Não concorda com a afirmação de que "o livro é sempre melhor que o filme". "É inevitável dizer isso. E vão dizer. Mas acho que são duas coisas diferentes. Até por isso continua-se fazendo filmes baseados em obras literárias."

Elenco
"Xangô", que custou R$ 10 milhões, conta a vinda de Sherlock Holmes (Joaquim de Almeida) ao Rio de 1886, a convite da cantora erudita Sarah Bernhardt (Maria de Medeiros), para investigar o furto de um violino Stradivarius de uma baronesa. O lendário detetive inglês esbarra na belle époque carioca, nos costumes brasileiros e num assassino em série.
O protagonista foi sugestão de Jô Soares. "Aceitei na hora. Era o que eu queria. Um ator que falasse inglês e português com sotaque lusitano, que é de onde vem o acento de Sherlock Holmes", diz.
A escolha de Maria de Medeiros foi mais trabalhosa: "Tinha pensado em uma francesa. Depois me lembrei dela, que mora na França há muitos anos. Minha exigência era ter um francês perfeito, para declamar os versos".

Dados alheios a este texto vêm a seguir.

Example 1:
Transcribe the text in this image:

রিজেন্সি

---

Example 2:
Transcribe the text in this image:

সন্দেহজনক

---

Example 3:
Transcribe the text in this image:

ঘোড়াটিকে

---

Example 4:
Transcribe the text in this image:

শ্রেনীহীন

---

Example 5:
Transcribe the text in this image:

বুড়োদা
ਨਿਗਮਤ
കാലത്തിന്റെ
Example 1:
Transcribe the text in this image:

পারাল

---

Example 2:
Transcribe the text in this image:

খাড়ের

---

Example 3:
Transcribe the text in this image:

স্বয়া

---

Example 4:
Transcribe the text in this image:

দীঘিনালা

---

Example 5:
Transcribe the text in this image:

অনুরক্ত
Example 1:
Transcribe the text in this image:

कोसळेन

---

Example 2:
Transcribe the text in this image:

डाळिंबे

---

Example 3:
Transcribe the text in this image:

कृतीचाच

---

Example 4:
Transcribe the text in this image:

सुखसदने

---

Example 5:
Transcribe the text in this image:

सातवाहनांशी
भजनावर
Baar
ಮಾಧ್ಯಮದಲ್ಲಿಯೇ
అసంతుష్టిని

Mas, segundo Faria Jr., o essencial veio mesmo de terras tupiniquins: Marco Nanini, que interpreta o delegado burocrata às voltas com mortes misteriosas de mulheres. "Ele foi fundamental para dar o tom de comédia que o filme e o texto exigiam. Sem ele, eu não teria conseguido chegar ao ponto certo do longa."

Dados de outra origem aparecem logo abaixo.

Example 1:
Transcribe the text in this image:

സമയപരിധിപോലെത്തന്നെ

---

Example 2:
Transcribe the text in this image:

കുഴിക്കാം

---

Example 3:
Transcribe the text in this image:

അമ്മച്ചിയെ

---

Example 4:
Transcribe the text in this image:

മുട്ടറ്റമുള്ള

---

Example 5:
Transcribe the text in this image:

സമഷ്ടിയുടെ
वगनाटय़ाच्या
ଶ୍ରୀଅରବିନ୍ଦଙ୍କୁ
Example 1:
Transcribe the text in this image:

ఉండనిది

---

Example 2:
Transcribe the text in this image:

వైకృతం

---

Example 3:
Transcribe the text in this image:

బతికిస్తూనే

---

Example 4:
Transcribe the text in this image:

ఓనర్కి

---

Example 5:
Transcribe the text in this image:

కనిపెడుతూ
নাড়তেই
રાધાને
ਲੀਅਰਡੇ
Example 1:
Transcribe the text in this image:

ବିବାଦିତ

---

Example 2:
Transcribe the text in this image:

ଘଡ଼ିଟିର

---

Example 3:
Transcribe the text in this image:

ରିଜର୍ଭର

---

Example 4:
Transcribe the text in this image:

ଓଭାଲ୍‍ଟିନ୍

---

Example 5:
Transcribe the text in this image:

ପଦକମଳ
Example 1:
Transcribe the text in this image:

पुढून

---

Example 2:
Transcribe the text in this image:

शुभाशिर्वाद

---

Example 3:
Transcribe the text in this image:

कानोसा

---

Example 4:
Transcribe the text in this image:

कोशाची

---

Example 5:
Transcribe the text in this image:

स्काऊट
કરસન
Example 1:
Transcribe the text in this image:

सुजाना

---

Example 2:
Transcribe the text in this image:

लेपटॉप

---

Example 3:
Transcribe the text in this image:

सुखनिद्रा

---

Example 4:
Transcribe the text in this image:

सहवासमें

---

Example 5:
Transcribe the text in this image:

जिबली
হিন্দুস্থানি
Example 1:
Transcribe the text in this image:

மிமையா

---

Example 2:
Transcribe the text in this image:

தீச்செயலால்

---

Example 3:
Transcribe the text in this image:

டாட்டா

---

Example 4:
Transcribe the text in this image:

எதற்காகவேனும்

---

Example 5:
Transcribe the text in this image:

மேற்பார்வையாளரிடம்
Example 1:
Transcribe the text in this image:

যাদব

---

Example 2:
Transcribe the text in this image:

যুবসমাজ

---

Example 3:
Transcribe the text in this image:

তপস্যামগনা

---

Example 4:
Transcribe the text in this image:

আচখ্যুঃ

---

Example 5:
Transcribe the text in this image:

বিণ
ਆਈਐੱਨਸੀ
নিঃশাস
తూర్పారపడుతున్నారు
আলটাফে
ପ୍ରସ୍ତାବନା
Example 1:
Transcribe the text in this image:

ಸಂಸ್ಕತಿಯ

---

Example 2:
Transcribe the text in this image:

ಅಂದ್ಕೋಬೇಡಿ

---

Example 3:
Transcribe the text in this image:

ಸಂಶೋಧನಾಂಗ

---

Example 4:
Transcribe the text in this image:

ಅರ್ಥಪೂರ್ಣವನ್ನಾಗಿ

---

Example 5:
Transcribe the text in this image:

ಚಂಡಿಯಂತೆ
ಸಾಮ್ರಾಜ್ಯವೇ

Faria Jr. não é um principiante em festivais. Seu anterior, "Stelinha" (90), foi vencedor de melhor direção e filme em Gramado. "Mas não estava pensando em festivais quando fui convidado. Quero apenas que o filme seja visto, para terminar um processo começado em 97, quando negociamos os direitos de filmagem."
Sua ausência de quase 11 anos na direção é explicada pelo tempo de produção de "Xangô" -"demorou tudo, desde a pesquisa, que foi bem longa, até a arte e a produção"- e pelo governo Fernando Collor de Mello. "Com o Collor, acabou tudo em cinema. Tive de recomeçar nos bastidores, tentando fazer leis que facilitassem a produção audiovisual."

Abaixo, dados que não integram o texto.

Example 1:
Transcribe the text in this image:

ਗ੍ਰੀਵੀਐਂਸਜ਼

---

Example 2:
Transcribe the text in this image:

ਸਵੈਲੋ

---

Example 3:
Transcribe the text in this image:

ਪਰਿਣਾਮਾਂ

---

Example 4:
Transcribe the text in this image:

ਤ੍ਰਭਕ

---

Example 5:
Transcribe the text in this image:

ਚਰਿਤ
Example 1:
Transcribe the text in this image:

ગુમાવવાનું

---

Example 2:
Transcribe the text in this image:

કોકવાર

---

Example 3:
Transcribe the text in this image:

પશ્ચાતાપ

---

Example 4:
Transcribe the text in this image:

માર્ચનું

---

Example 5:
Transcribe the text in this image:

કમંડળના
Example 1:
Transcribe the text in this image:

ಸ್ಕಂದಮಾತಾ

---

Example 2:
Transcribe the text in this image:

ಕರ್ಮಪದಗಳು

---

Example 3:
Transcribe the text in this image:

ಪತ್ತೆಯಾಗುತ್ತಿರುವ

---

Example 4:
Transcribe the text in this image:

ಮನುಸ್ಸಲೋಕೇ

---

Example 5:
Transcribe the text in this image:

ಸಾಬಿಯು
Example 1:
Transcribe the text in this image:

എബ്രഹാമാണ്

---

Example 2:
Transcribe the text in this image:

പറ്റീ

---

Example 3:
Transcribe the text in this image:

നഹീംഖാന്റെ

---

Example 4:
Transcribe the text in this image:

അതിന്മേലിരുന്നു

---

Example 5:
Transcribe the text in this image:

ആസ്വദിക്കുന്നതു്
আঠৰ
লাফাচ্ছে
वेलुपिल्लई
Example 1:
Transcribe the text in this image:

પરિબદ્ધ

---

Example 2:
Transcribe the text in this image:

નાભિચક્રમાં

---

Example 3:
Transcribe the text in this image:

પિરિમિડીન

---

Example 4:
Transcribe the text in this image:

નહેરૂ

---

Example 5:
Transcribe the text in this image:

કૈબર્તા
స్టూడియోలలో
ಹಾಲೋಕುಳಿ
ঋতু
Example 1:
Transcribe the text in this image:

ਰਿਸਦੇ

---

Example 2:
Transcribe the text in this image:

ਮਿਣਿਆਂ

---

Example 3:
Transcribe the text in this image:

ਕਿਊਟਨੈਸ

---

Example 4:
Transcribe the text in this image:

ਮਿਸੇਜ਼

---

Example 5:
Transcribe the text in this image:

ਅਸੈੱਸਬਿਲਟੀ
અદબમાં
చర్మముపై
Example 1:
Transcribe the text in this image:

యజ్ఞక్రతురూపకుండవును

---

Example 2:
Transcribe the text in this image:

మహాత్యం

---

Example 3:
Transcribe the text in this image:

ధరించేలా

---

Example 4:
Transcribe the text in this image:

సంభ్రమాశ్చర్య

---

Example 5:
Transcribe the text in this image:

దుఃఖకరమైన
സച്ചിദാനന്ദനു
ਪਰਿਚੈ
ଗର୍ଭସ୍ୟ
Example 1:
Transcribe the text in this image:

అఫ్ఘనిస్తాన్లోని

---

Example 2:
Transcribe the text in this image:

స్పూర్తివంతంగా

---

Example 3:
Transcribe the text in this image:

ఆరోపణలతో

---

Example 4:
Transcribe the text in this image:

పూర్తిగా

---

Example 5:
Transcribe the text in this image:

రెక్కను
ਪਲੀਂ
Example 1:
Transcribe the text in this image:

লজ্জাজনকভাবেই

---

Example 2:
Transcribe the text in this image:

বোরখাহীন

Por enquanto sem título, Faria Jr. acaba de finalizar o roteiro de sua nova produção, ao lado de Adriana Falcão, sobre a vida do compositor Vinicius de Moraes (1913-1980). "Quero começar a rodar em abril ou maio, para ficar pronto até o começo de 2003."

Programação
"Xangô" foi o escolhido para a sessão oficial de abertura, às 20h30, no Cine Odeon. O longa faz parte da Première Brasil, que ainda conta com "Dias de Nietzsche em Turim", de Julio Bressane, e "Lavoura Arcaica", de Luiz Fernando Carvalho.
Além dela, outros 16 módulos integram a mostra com 330 filmes, que vai até o dia 8. Entre eles, estão uma homenagem ao diretor italiano Francesco Rosi, com 17 longas, e um projeto de adaptação de 19 peças do dramaturgo irlandês Samuel Beckett (1906-1989).
Esta edição também investe em longas premiados como "Um Casamento à Indiana", de Mira Nair, que ganhou Veneza; "O Quarto do Filho", de Nanni Moretti, Palma de Ouro em Cannes; e "Atanarjuat - O Corredor", de Zacharias Kunuk, vencedor do Camera d'Or em Cannes.
Os destaques não param por aí. "Hors-concours", participam os franceses Eric Rohmer ("A Inglesa e o Duque") e Jean-Luc Godard ("O Amor Segundo Godard"). Há ainda um documentário sobre a revista "Cahiers du Cinéma" e uma porrada do cineasta japonês Kinji Fukasaku, "Batalha Real".